Jean-Luc Godard, who died in September, started as an art critic before becoming an artist in his own right. Writing for Cahiers du Cinéma, he outlined an aesthetic theory that he would eventually put into practice by directing films of his own. In a 1957 review of Nicholas Ray’s Hot Blood, Godard argues that what separates Ray from all other filmmakers is Ray’s dedication to producing images that only make sense in the context of cinema. “After seeing Johnny Guitar or Rebel Without a Cause, one cannot but feel that there is something which exists only in the cinema,” writes Godard. “Which would be nothing in a novel, the stage, or anywhere else, but which becomes fantastically beautiful on the screen.”
“He rated . . . John Ford and Howard Hawks over the European arthouse formalists.”
Godard saw the cinema as an art form rife with possibilities, but also one with intriguing limitations. This can explain why he rated Hollywood masters like John Ford and Howard Hawks over the European arthouse formalists like Vittorio de Sica—cinema was not, in his estimation, an extension of the novel or older forms of storytelling. It was instead a technological innovation that had birthed an entirely new art form. It didn’t need traditional storytelling at all. Godard’s film criticism functions as the conceptual blueprint for the movies he would make.
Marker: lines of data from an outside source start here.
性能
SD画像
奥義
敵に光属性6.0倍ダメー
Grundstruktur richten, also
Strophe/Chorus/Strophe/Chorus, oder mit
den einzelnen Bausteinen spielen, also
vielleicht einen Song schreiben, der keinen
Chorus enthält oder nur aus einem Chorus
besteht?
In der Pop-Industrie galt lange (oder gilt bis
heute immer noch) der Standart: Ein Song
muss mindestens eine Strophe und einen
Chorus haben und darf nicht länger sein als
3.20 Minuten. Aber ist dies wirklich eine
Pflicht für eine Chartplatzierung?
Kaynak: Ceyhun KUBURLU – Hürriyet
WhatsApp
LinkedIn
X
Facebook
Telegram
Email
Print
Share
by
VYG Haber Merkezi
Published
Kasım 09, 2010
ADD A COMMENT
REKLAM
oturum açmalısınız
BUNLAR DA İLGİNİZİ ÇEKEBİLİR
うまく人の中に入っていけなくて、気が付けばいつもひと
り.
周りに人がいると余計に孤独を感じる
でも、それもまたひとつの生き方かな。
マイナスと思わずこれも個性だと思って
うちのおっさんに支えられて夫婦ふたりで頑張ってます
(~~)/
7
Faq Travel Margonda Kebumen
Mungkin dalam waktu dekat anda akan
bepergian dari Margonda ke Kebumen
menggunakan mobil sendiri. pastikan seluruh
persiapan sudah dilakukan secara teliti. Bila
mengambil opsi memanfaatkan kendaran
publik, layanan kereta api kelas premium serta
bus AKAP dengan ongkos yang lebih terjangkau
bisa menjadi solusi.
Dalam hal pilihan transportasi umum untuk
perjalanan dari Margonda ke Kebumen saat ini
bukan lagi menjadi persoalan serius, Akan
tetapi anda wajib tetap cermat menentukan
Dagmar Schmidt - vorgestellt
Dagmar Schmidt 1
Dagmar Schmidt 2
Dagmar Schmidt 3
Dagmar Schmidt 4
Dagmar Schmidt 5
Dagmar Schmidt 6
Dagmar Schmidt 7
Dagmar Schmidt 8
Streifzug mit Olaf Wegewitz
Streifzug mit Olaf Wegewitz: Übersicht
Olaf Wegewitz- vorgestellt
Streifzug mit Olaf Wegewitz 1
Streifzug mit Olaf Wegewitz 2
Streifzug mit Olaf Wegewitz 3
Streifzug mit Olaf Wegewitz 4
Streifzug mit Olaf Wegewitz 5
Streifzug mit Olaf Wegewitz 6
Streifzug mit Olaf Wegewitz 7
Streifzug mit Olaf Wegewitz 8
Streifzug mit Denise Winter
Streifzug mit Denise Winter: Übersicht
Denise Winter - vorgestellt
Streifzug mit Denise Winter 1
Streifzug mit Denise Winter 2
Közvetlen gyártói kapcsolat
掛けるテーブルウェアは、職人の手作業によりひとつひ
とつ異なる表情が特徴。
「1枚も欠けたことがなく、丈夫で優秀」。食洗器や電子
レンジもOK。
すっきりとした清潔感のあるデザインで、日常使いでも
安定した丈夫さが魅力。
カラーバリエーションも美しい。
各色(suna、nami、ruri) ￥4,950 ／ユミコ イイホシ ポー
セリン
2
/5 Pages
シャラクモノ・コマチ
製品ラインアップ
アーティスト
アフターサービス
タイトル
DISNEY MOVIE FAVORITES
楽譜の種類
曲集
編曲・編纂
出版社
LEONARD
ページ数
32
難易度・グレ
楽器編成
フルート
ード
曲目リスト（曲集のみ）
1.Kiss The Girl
Godard’s theory of film was influenced by Bertolt Brecht. Brecht’s epic theater encouraged audiences to see the artifice on stage before them. Actors would play multiple characters and break the fourth wall. In this way, the audience would be prevented from suspending its disbelief. Instead of entrancing them with beautiful illusions, Brecht prompted spectators to become aware of the artificiality of the theater, with the goal that they might direct this critical consciousness to their broader political predicament.